RIFORMA PENSIONI, IL POST QUOTA-100

Si sta parlando molto in questi giorni di riforma pensioni, soprattutto dopo che il Premier Conte ha ricordato che Quota 100 non verrà rinnovata dopo il 2021. Giuseppe Pennisi, in un articolo pubblicato su formiche.net, spiega che per sostituire tale misura “sono state lanciate ipotesi varie quali Quota 101, Quota 98 (non per tutti) e Quota 41 (ma con penalizzazioni)”, ma l’economista non dimentica di citare il fatto che “pare che per smussare lo scalone, il governo pensi a Quota 102”, “che, fisserebbe come età minima anagrafica per poter richiedere la pensione anticipata non più a 62 anni ma 64. I requisiti contributivi resterebbero a 38 anni di contributi versati.
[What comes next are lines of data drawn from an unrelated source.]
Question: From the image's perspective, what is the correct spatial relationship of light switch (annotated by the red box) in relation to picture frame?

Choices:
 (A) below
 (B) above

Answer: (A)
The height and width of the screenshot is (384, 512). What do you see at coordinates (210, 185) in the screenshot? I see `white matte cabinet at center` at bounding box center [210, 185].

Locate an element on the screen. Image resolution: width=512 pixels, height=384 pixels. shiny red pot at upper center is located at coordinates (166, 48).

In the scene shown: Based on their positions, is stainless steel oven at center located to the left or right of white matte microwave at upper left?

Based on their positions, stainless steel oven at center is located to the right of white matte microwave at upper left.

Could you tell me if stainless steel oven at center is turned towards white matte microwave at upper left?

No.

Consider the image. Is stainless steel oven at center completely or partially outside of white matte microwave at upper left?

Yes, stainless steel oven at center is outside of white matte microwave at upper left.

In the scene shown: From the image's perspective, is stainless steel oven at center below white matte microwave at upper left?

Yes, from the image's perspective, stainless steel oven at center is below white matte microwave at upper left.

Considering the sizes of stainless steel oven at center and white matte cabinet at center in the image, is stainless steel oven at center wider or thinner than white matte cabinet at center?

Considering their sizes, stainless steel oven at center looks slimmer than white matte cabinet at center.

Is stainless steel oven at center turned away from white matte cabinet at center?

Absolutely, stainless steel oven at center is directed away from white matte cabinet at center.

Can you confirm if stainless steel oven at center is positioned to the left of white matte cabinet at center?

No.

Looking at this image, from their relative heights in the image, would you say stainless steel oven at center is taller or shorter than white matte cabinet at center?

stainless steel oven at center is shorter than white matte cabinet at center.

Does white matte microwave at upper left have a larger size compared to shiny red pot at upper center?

Si arriverebbe a una decurtazione sul trattamento pensionistico circa del 5%”.



L’ALTERNATIVA A QUOTA 102

Questa Quota 102, secondo le stime dei sindacati, “potrebbe interessare fino a 150 mila cittadini italiani all’anno e che costerebbe circa 8 miliardi il primo anno, con una lieve diminuzione negli anni successivi”. Secondo Pennisi, “una delle ipotesi che va analizzata con attenzione è quella del ricorso a un meccanismo flessibile, coerente con i principi del meccanismo contributivo/Ndc per il calcolo delle spettanze, con facoltà d’uscita a partire da 62, o 63, anni d’età anagrafica e almeno 36, o 37, anni di contribuzione con una penalizzazione del trattamento di circa il 2,8-3% per ogni anno d’anticipo rispetto al limite dei 67 anni per il pensionamento di vecchiaia”. L’economista avverte infine che non è ipotizzabile pensare di usare le risorse del Recovery fund per finanziare misure di pensionamento anticipato.